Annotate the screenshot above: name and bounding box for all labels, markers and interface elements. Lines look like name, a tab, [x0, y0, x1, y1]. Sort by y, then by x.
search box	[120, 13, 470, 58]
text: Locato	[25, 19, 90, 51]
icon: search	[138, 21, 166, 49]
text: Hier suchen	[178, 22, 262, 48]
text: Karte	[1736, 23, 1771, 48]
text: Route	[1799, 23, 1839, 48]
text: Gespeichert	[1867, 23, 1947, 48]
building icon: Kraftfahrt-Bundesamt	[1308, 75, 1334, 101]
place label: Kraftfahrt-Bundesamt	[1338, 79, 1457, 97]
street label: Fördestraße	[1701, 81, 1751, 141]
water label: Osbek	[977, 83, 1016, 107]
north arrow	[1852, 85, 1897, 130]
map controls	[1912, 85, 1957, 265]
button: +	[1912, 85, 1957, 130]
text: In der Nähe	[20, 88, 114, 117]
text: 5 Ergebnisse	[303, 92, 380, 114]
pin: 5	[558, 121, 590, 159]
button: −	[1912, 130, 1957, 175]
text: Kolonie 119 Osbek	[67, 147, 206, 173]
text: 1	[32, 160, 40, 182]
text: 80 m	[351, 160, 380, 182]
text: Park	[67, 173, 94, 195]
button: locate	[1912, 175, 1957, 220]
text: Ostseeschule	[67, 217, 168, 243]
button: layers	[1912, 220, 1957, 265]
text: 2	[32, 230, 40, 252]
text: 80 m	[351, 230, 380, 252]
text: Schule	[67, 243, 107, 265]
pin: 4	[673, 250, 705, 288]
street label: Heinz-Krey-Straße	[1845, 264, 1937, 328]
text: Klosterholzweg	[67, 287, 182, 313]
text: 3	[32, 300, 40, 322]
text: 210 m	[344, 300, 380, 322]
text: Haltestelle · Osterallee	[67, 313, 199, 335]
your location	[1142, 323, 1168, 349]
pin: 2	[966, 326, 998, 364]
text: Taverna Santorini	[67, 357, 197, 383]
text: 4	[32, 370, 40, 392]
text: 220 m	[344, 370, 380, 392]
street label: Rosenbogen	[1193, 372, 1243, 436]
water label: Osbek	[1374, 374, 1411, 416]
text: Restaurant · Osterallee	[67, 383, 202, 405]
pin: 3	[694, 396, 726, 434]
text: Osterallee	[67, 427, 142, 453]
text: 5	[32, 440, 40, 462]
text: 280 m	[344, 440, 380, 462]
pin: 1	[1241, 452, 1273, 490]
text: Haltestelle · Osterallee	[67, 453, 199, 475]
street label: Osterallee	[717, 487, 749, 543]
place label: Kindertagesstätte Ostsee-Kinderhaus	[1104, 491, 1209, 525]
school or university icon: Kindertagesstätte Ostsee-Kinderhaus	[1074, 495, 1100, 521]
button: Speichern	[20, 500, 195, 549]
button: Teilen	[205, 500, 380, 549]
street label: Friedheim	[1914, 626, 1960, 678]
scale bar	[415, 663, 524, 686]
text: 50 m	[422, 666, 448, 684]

==========

* [EXERCISE]: Where a line of the material holds the word "button", copy that line.

* [RESPONSE BELOW]:
button: +	[1912, 85, 1957, 130]
button: −	[1912, 130, 1957, 175]
button: locate	[1912, 175, 1957, 220]
button: layers	[1912, 220, 1957, 265]
button: Speichern	[20, 500, 195, 549]
button: Teilen	[205, 500, 380, 549]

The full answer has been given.